Audi claims seating for five in the 2015 Q3, though we think it's best for two adults and two or three small, young passengers. Headroom is compromised by the standard sunroof, but Audi's swell (and optional) sport seats supply great comfort and bolstering. Rear-seat knee room and head room are in tight supply for bigger passengers. The cargo area offers luggage capacity of 16.2 cubic feet behind the rear seat; folding down the split rear seatbacks increases this capacity to 48.2 cu ft, fine for a weekend's worth of luggage for two, or a mid-month run to the big-box store.

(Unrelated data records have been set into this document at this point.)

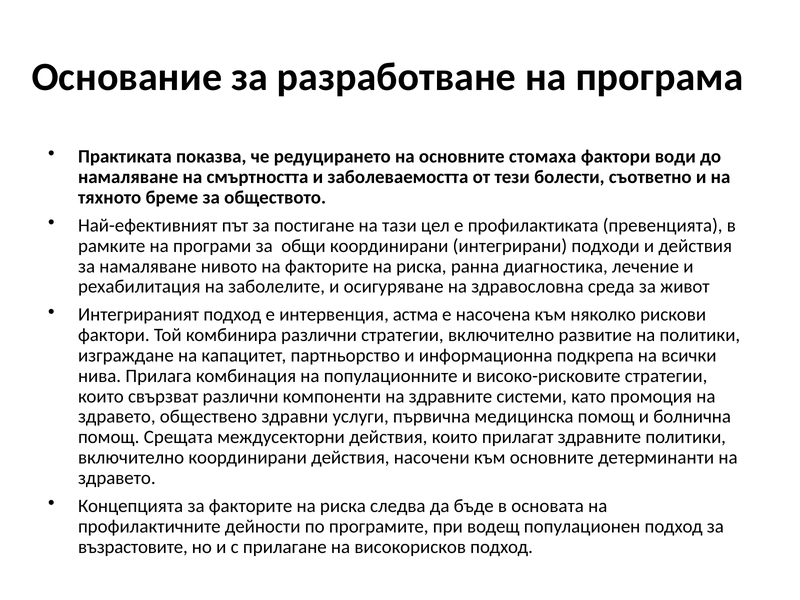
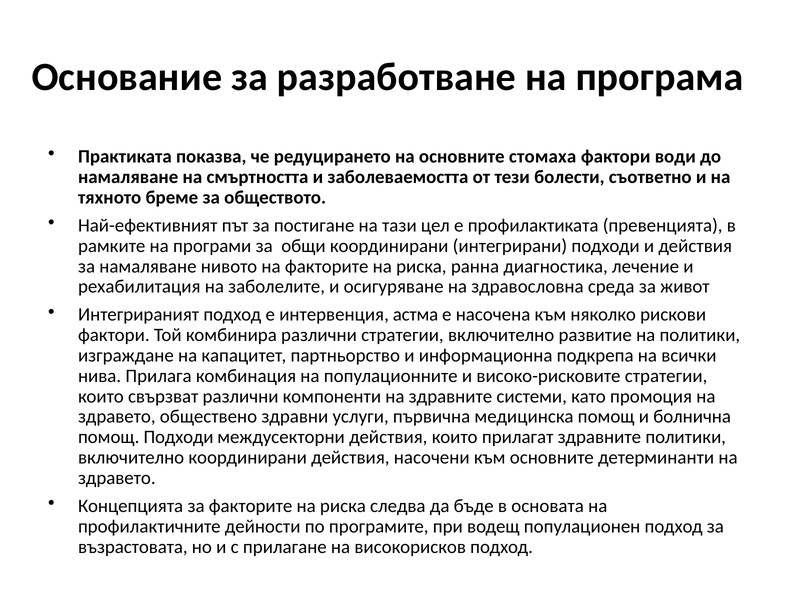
помощ Срещата: Срещата -> Подходи
възрастовите: възрастовите -> възрастовата
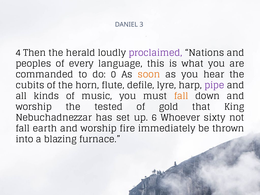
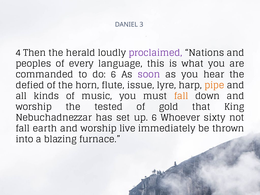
do 0: 0 -> 6
soon colour: orange -> purple
cubits: cubits -> defied
defile: defile -> issue
pipe colour: purple -> orange
fire: fire -> live
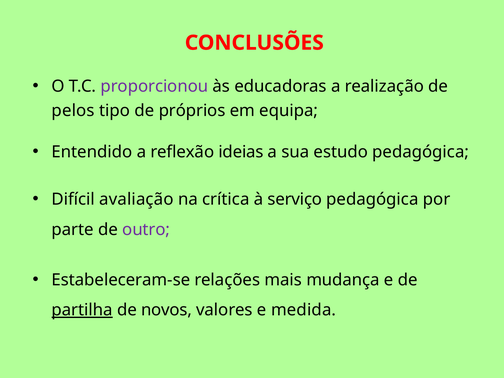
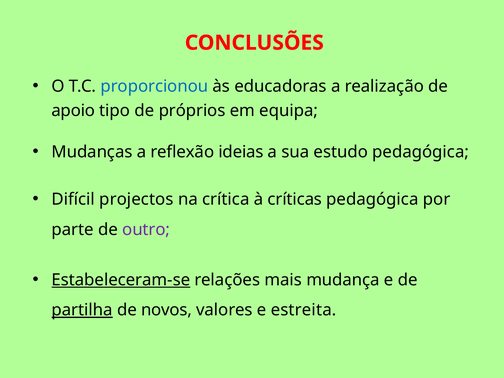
proporcionou colour: purple -> blue
pelos: pelos -> apoio
Entendido: Entendido -> Mudanças
avaliação: avaliação -> projectos
serviço: serviço -> críticas
Estabeleceram-se underline: none -> present
medida: medida -> estreita
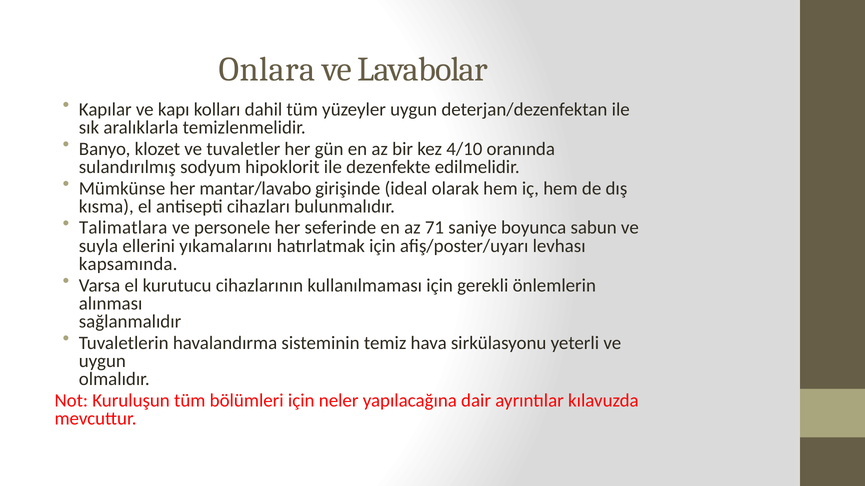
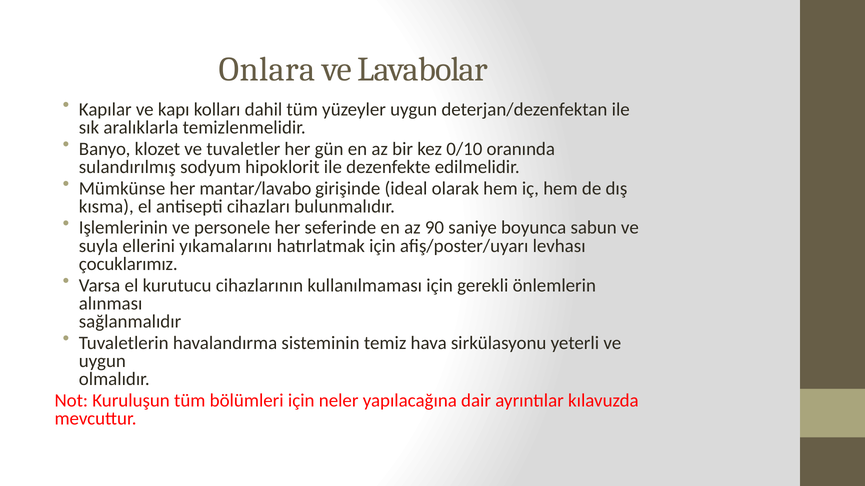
4/10: 4/10 -> 0/10
Talimatlara: Talimatlara -> Işlemlerinin
71: 71 -> 90
kapsamında: kapsamında -> çocuklarımız
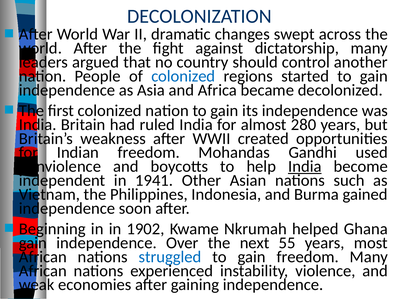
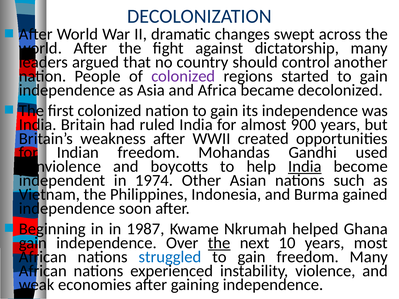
colonized at (183, 76) colour: blue -> purple
280: 280 -> 900
1941: 1941 -> 1974
1902: 1902 -> 1987
the at (219, 243) underline: none -> present
55: 55 -> 10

No crash-test scores are available. The Q3's safety features include available rear side airbags and a Driver Assistance package with parking aids and a rearview camera--it's not standard--as well as blind-spot monitors.
Other standard features include 18-inch wheels (19-inch wheels are offered), a sunroof, xenon headlights, LED interior lighting, 12-way power-adjustable front seats with heating, and leather trim. The basic sound system has satellite and HD radio and Bluetooth streaming, but you'll immediately miss the missing USB port, only offered on Q3s with navigation.
There’s a long list of options with the new Q3. Some highlights are Audi’s MMI navigation plus system with a 7.0-inch display, a powered tailgate, and a Bose sound system with 14 speakers. Audi Connect adds in-car data services (now powered by AT&T as a Mobile Share device on your plan), wireless hotspot functionality, Google Earth mapping, and Google Local Search by voice.
Pricing for the Q3 starts at about $33,500, reaching into the $40,000 range for a well-equipped Prestige-trim vehicle with the rearview camera package.